**Directions**. Show each line of the data below that contains the string "Samsung", copied in full. The match is case-sensitive.

========================================

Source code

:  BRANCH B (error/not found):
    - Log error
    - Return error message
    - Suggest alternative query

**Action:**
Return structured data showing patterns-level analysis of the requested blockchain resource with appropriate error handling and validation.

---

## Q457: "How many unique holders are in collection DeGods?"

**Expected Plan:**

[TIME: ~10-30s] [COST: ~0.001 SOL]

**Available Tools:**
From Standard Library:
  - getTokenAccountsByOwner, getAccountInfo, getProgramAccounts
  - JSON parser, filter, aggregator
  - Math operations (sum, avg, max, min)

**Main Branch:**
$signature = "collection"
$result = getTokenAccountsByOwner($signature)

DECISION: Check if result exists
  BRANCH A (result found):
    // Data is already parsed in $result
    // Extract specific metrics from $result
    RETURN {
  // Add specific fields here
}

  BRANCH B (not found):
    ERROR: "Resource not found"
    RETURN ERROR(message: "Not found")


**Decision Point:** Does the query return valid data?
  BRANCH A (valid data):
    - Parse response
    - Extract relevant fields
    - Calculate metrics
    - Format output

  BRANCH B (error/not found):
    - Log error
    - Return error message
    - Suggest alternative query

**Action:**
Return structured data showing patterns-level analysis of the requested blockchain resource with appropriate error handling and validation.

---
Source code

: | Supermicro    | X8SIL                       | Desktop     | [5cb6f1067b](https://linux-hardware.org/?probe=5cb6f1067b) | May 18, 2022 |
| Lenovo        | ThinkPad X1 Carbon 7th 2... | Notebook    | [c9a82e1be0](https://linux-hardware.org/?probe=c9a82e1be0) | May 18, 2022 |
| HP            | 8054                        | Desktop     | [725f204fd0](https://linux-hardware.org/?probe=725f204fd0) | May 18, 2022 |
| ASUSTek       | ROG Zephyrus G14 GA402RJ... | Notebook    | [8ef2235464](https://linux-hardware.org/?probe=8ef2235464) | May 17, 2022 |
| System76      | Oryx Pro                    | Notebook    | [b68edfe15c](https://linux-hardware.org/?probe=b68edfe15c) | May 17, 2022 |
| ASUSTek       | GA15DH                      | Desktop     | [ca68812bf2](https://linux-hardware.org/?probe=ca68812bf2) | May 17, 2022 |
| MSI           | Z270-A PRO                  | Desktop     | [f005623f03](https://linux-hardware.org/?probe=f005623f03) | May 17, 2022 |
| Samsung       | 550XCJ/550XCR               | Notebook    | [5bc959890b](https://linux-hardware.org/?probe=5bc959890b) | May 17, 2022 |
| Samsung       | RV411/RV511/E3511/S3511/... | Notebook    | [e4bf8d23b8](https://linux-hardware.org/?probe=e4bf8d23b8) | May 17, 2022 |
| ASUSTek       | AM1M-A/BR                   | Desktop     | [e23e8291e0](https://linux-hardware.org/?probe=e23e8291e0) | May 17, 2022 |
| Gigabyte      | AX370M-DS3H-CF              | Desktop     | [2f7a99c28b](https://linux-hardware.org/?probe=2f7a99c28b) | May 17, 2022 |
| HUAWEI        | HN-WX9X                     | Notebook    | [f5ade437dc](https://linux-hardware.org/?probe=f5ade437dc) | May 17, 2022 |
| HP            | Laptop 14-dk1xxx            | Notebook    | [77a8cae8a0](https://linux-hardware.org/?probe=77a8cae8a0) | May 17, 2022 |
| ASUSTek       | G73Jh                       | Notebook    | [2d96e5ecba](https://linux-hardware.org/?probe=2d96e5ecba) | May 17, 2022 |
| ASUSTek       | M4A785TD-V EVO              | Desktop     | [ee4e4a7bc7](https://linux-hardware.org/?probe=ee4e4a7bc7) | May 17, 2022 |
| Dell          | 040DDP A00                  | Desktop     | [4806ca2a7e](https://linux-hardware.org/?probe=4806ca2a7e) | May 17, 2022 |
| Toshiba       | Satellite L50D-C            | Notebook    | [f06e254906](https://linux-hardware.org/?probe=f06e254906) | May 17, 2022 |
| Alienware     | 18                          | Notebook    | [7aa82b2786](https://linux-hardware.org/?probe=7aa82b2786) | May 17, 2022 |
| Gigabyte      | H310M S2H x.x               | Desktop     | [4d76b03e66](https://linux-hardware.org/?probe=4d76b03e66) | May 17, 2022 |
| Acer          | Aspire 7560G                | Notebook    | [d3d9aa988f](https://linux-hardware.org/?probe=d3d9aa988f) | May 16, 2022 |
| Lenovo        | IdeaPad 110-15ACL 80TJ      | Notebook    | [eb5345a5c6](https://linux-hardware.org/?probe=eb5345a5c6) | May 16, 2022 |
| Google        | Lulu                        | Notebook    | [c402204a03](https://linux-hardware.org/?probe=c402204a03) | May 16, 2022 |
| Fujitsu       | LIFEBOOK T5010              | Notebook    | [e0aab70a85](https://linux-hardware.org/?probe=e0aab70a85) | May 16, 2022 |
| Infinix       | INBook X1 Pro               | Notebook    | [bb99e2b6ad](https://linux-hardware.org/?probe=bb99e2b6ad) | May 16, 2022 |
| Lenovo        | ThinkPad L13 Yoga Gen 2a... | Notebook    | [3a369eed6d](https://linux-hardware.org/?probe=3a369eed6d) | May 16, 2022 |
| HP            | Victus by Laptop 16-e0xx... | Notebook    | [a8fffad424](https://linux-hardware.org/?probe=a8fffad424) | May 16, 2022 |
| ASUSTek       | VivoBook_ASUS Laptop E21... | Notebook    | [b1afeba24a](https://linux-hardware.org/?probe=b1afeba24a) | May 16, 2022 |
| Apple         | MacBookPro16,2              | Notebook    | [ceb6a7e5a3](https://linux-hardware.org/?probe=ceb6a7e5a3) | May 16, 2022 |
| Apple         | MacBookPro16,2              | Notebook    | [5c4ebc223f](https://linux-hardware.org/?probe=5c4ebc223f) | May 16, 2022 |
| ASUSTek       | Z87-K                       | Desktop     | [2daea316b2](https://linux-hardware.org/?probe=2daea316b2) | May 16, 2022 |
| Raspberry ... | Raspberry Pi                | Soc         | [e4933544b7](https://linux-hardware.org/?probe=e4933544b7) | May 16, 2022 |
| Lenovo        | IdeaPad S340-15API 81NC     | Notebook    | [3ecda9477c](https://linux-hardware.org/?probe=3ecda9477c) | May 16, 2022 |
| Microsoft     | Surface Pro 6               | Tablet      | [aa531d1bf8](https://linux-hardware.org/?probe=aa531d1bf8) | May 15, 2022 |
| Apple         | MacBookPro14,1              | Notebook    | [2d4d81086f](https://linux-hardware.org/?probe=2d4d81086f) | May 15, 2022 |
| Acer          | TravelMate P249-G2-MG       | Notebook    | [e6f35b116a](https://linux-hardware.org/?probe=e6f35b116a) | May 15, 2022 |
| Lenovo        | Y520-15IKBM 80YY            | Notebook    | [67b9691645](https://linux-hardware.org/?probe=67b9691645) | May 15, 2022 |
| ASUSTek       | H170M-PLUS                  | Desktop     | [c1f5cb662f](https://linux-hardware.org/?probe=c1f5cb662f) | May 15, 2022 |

========================================

**Response to the task**.
| Samsung       | 550XCJ/550XCR               | Notebook    | [5bc959890b](https://linux-hardware.org/?probe=5bc959890b) | May 17, 2022 |
| Samsung       | RV411/RV511/E3511/S3511/... | Notebook    | [e4bf8d23b8](https://linux-hardware.org/?probe=e4bf8d23b8) | May 17, 2022 |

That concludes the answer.